HÉLIO SCHWARTSMAN
FOLHA DE SP
O Brasil é engraçado. Todo mundo se diz a favor da moralidade pública, mas poucos estão dispostos a pagar o preço de tê-la.
Os magistrados, por exemplo, estrilaram com relatório do Coaf que aponta R$ 856 milhões em movimentações financeiras atípicas por parte de juízes e servidores do Judiciário. Disseram que a divulgação do estudo atentava contra a dignidade da magistratura e configurava quebra de sigilo fiscal. Conseguiram, por meio de liminar, bloquear investigações que corriam no âmbito do CNJ.
Este é o mais recente dos casos, mas de modo algum o único.

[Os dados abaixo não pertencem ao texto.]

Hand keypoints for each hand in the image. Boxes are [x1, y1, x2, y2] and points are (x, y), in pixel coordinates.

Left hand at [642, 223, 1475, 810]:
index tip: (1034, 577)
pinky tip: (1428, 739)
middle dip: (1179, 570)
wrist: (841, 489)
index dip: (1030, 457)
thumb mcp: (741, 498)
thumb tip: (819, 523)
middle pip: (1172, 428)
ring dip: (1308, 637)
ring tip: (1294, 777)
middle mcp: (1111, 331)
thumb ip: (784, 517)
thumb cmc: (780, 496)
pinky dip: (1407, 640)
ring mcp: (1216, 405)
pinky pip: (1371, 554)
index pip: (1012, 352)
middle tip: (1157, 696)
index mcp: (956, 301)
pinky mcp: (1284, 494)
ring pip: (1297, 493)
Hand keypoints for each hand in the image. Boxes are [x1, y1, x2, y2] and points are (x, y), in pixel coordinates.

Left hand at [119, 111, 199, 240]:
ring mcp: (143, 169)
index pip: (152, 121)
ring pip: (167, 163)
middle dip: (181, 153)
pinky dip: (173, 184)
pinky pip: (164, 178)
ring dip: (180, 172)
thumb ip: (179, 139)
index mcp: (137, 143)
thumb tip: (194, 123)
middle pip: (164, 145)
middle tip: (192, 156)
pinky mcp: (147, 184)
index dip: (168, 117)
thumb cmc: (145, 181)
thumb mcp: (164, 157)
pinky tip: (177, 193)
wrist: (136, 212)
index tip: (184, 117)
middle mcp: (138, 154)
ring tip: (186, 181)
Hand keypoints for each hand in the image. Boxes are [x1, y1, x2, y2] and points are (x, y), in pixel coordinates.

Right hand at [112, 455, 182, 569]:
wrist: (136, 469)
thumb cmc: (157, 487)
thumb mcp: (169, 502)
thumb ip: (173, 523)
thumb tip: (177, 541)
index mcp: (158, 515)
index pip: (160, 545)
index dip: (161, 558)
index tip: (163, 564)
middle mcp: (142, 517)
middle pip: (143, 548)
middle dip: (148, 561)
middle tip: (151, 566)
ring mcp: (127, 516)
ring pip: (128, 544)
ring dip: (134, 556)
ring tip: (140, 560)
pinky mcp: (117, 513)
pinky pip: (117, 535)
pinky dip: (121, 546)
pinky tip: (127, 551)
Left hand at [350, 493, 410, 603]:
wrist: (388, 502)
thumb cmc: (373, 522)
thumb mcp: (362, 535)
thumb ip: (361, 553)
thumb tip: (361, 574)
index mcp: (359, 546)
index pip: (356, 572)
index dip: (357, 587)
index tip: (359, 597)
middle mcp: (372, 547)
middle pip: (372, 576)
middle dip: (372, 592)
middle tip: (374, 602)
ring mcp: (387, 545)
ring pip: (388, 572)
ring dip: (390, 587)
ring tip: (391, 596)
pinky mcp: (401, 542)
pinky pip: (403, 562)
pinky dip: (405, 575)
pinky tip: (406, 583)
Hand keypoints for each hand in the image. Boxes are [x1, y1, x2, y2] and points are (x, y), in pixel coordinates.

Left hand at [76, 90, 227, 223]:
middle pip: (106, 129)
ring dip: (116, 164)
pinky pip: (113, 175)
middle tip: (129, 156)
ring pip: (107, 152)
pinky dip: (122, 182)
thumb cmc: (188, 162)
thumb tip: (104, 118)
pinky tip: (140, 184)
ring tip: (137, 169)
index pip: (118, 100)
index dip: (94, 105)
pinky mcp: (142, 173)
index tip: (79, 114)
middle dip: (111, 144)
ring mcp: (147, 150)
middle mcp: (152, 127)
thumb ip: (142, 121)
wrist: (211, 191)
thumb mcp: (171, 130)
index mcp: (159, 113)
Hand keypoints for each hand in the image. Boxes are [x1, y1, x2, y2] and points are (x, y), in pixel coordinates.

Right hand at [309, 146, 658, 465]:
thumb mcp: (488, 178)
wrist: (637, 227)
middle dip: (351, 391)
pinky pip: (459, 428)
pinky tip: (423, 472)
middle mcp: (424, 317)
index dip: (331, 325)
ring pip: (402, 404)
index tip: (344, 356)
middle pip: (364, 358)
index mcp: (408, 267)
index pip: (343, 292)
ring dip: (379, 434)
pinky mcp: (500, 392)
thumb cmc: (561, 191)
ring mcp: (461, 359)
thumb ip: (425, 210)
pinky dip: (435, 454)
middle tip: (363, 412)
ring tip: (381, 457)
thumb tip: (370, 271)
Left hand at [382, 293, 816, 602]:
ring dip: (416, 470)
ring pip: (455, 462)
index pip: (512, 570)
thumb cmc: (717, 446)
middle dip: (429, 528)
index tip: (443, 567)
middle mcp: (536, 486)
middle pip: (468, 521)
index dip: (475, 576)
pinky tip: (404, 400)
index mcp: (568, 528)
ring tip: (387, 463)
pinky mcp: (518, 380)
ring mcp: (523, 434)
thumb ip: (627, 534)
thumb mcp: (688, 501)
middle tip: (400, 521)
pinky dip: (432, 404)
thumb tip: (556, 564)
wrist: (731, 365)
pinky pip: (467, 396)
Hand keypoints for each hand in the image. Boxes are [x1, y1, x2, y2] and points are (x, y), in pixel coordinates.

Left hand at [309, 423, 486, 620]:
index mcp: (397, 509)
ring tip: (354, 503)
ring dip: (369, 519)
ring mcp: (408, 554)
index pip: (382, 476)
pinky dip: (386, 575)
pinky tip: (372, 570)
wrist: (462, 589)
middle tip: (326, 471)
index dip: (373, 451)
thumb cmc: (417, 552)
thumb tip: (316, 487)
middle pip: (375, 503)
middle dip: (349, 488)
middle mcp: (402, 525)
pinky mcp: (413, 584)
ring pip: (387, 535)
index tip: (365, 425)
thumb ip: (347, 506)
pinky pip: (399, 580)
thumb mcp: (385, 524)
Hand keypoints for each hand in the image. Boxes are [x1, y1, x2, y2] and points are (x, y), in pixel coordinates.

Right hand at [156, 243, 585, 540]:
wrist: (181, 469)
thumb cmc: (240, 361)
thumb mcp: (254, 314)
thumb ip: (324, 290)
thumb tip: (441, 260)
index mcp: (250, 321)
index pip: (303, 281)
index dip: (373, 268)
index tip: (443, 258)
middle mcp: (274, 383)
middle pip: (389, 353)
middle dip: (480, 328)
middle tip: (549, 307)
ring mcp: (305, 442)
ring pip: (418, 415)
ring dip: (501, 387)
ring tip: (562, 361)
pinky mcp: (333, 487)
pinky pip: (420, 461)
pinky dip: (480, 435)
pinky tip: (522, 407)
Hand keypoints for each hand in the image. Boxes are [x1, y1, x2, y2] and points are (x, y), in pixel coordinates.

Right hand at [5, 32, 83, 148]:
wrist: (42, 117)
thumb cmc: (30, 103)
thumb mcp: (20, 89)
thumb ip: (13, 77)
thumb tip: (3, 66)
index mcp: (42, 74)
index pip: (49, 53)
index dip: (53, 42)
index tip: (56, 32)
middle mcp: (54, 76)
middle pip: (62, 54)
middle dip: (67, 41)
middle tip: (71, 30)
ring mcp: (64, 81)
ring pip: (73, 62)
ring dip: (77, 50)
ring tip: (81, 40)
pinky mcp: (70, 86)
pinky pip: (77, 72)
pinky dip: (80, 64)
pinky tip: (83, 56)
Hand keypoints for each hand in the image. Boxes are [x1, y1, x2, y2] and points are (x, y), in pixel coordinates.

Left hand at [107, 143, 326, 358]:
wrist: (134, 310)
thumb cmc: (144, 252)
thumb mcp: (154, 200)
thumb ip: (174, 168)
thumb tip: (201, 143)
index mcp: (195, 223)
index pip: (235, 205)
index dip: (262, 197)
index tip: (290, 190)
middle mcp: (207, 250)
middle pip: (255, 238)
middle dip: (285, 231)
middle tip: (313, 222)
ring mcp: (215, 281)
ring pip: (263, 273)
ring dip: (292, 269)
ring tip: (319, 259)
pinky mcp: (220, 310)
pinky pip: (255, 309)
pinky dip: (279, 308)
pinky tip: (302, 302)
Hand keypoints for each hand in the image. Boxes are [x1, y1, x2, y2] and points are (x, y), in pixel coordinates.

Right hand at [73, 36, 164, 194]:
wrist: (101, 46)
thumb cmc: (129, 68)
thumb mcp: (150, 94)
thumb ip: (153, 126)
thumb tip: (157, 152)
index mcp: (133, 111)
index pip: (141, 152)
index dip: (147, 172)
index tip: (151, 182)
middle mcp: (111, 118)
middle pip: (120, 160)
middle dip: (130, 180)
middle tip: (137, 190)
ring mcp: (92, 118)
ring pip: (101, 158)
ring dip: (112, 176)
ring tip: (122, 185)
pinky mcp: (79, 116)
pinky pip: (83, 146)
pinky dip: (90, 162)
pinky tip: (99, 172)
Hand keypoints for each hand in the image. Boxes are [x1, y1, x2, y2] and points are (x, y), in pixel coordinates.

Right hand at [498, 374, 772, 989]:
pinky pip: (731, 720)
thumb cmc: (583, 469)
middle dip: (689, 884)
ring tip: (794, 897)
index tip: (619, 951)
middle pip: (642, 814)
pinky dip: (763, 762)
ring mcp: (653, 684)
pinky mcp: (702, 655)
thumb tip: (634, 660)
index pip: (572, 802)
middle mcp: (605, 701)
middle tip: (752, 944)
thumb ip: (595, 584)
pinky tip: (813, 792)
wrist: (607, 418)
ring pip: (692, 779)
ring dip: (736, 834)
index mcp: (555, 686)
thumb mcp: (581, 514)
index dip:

Poucos anos atrás, funcionários municipais de São Paulo se rebelaram contra o prefeito porque ele decidira divulgar os salários de todos na internet.
Voltando um pouco mais no tempo, respeitáveis vozes da sociedade civil atacavam a CPMF, o imposto do cheque, porque ela "violava o sigilo bancário", isto é, permitia às autoridades tributárias saber quanto (não em quê) cada contribuinte gastava.
A questão central aqui é que a tal da moralidade precisa de certas condições objetivas para materializar-se. Uma delas é transparência.
A ideia foi desenvolvida pelo filósofo Immanuel Kant, que, denunciando as "razões de Estado", enfatizou a necessidade de tornar públicas as ações do poder. Para Kant, fazê-lo não era apenas uma exigência política mas também moral. A mudança marca a passagem do Estado absolutista para o Estado de Direito.
Precisamos discutir sem hipocrisia em que grau desejamos impor a moralidade e quanto, em termos de redução das proteções à privacidade, estamos prontos a admitir.
Na linha do quem não deve não teme, eu abraçaria a solução nórdica. Na Suécia, na Noruega e na Finlândia, a tradição de transparência é tanta que as declarações de renda de todos os cidadãos são publicadas anualmente na rede. Ao que consta, as populações locais não se sentem violentadas pela medida.